You and the horse are a team, but actually it is the horse that is doing the work and you sort of go along with it signaling the horse now and then when needed with pressure from your legs.

Life, sometimes, is like a cutter horse. You have to stay centered when life takes over, but you can't be rigid or you will get thrown off. I suppose that is the connection to your post.
12:06 AM  

Blogger Pauline said...
I ask myself often: What time is it? Where am I? The answers are always: Right now, right here.

This was a thoughtful post.
10:15 AM  

Blogger the.red.mantissa said...
have you read simone weil? this makes me think of something she wrote about so eloquently ~ the notion of waiting (being french, she referred to it as attente):

“… waiting; not motionless, nor shaken or displaced by any shock from without.”

she speaks of waiting as a state in which we suspend ourselves, and allow the truth to penetrate our minds. a state of active contemplation achieved thru suspension of any thought that powers our faculties of observation.

it also makes me think of a book by thich naht hanh in which he spoke of living in the moment (my paraphrase here). this leads me, then, to see wisdom as the fruits of experiential presence, i.e. living in the moment ~ emptying one's ego of desire and superfluous materialistic thoughts.

i have just come from gautami's blog ... and this post resonates with me strongly @ this moment.

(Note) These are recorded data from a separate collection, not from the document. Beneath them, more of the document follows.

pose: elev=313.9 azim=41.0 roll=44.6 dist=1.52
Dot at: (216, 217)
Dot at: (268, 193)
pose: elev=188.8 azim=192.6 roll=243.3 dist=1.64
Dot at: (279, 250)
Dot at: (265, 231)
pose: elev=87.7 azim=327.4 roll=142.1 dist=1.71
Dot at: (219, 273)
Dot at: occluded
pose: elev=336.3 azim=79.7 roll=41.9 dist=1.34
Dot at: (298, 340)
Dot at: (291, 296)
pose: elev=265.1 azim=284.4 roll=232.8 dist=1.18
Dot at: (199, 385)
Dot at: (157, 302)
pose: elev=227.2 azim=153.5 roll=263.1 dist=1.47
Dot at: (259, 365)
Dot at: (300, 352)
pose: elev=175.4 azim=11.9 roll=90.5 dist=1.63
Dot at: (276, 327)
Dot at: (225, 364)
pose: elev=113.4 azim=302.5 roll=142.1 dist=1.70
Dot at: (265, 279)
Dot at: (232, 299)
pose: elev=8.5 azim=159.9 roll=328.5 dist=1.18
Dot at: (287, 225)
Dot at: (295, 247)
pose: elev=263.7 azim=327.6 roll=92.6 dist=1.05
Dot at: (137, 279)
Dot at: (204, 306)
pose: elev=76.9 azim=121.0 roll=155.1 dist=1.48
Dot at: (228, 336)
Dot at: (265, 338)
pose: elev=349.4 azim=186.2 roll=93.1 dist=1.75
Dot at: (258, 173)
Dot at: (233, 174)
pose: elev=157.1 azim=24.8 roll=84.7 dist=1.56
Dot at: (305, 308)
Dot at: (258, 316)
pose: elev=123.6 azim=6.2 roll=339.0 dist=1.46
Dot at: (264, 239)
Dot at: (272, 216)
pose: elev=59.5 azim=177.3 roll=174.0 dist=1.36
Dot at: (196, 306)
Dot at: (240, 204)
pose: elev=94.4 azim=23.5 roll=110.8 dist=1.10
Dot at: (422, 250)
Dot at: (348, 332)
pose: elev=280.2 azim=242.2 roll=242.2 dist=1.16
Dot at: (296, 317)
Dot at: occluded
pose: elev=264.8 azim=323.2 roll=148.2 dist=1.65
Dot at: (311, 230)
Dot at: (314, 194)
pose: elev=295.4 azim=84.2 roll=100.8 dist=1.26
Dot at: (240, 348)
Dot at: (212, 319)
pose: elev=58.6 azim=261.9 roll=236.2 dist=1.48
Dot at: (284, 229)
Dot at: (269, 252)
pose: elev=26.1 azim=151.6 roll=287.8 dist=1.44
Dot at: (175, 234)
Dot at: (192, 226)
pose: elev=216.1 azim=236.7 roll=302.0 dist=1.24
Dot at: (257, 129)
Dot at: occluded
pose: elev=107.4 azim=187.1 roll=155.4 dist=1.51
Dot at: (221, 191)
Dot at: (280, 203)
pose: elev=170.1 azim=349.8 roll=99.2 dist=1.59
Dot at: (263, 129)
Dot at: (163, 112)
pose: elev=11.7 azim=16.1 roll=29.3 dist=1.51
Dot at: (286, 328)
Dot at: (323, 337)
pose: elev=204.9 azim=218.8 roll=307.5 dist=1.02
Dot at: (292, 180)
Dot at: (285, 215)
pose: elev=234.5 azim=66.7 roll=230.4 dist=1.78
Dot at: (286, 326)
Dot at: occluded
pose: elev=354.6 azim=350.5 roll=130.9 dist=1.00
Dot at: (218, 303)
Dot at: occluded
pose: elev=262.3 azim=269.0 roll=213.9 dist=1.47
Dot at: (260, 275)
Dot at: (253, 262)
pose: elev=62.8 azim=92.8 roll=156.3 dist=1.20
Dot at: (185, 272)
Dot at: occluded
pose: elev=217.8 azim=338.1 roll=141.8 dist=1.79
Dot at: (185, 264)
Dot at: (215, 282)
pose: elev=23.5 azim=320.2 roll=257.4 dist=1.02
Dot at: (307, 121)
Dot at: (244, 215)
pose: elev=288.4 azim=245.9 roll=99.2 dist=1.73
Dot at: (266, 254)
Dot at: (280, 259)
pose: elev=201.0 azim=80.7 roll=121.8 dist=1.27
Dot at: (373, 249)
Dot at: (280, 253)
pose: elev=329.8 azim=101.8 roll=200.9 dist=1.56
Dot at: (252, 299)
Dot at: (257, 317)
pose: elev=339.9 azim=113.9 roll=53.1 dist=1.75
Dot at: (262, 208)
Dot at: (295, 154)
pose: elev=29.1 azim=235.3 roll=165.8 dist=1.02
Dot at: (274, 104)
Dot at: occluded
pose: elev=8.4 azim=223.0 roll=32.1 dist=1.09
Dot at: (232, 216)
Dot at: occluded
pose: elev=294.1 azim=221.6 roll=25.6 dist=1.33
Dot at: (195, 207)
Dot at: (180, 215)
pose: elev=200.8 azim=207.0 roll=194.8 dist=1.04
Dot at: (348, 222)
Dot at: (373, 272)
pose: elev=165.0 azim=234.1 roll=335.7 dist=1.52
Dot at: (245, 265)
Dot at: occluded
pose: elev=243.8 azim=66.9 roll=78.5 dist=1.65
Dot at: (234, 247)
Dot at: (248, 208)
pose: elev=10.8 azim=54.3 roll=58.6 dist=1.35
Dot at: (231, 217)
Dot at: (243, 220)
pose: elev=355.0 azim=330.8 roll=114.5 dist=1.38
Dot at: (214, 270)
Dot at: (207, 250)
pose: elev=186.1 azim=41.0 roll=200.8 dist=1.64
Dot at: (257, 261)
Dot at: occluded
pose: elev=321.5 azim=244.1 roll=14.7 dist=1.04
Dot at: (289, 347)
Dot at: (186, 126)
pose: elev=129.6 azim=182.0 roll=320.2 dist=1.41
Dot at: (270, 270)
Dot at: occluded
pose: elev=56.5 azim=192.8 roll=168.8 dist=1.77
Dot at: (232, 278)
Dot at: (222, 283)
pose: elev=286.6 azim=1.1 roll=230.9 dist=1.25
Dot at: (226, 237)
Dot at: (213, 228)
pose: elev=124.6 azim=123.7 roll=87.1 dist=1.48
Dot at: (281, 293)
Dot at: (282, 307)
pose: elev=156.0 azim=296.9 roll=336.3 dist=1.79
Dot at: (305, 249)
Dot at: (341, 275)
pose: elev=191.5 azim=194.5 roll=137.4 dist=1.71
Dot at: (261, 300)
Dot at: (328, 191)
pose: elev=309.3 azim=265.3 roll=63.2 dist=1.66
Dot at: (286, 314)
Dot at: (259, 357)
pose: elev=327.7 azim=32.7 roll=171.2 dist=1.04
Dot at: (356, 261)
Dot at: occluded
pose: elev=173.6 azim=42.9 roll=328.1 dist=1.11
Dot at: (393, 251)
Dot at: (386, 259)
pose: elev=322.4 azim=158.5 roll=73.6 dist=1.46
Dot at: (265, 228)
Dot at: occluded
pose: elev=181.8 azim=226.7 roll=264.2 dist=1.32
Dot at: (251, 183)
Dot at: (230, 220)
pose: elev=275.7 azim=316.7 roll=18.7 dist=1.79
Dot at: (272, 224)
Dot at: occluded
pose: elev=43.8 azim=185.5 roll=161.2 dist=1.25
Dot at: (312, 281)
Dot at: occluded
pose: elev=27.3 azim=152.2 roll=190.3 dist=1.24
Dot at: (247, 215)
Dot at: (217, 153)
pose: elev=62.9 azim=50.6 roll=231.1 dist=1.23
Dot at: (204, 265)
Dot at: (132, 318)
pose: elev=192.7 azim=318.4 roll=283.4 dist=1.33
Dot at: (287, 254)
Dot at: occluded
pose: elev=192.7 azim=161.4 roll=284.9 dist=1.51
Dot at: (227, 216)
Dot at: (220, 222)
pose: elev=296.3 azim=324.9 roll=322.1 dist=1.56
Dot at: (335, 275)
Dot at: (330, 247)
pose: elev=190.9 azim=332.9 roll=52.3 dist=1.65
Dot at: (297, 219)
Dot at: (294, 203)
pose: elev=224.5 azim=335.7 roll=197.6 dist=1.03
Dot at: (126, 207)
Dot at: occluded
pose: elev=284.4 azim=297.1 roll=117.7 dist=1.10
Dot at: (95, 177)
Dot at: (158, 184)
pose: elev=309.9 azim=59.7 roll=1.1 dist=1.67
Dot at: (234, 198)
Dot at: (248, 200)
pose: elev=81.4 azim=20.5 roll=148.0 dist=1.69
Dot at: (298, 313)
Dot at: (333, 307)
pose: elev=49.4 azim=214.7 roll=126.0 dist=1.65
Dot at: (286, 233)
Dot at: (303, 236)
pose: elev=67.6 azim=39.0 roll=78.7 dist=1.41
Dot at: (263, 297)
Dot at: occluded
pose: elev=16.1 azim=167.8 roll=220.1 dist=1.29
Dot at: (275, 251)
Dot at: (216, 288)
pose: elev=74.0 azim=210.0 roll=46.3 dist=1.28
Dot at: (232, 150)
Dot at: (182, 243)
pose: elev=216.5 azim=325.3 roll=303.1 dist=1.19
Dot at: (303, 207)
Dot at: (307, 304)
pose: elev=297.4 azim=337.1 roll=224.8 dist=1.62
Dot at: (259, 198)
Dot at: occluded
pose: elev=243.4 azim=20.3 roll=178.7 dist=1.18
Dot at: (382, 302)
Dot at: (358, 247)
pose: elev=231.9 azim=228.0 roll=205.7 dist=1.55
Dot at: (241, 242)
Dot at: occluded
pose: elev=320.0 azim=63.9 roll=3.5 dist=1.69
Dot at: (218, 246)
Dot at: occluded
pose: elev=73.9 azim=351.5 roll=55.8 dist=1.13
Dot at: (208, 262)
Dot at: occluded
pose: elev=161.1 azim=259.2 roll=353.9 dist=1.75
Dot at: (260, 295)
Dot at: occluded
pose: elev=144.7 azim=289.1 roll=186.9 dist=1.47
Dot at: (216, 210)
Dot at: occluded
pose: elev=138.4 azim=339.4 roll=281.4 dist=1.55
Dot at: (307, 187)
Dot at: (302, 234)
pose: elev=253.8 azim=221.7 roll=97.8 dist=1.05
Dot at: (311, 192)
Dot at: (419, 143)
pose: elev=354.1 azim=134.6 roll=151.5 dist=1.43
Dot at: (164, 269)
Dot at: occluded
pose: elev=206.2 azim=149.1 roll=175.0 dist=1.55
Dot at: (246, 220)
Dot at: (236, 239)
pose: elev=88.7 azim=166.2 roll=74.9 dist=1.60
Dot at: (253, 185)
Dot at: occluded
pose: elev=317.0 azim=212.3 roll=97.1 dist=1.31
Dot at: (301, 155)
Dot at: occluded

i have missed coming here. :)
12:45 PM  

Blogger hazzbuzz said...
thanks for explaining, I remember coming to a point where I felt detached a long time ago but it was like a much needed break from being me and all that friction you talk about. Like seeing everything including myself in it's context and it was forgiveable that things had panned out the way they had because that's just how they are. I thought of it as a bit of a cop out afterwards but it helped me get through a bad patch. From what you are saying that's the starting point for changing things, right? I never saw it like that at the time but just checking that I'm barking up the right tree.
3:12 PM  

Blogger hazzbuzz said...
if you are forgiven you can love and that's got to be a good starting point for change.
5:24 PM  

Blogger Paul said...
GANGADHAR and RED M, good to see both of you!

TO ALL: Thanks for these comments. I might try to make the next post something on detachment since some people have raised questions and hopefully by Thursday if I can detach myself from some stupid boring work I have to do.

Serenely,
Paul
6:48 PM  

Blogger firebird said...
This is very beautifully written, inspiring, and has many subtly powerful lines to be read over and over...it resonates so much with what I've been feeling lately...
I am so grateful that you wrote and posted this!
9:59 PM  

Blogger Paul said...
FIREBIRD, glad it was timely that way.
7:38 PM  

Anonymous Hilary said...
Lovely, thank you.

In case you know the I Ching at all - I think you just captured Hexagram 25, Without Entanglement, in a nutshell. Hence this post.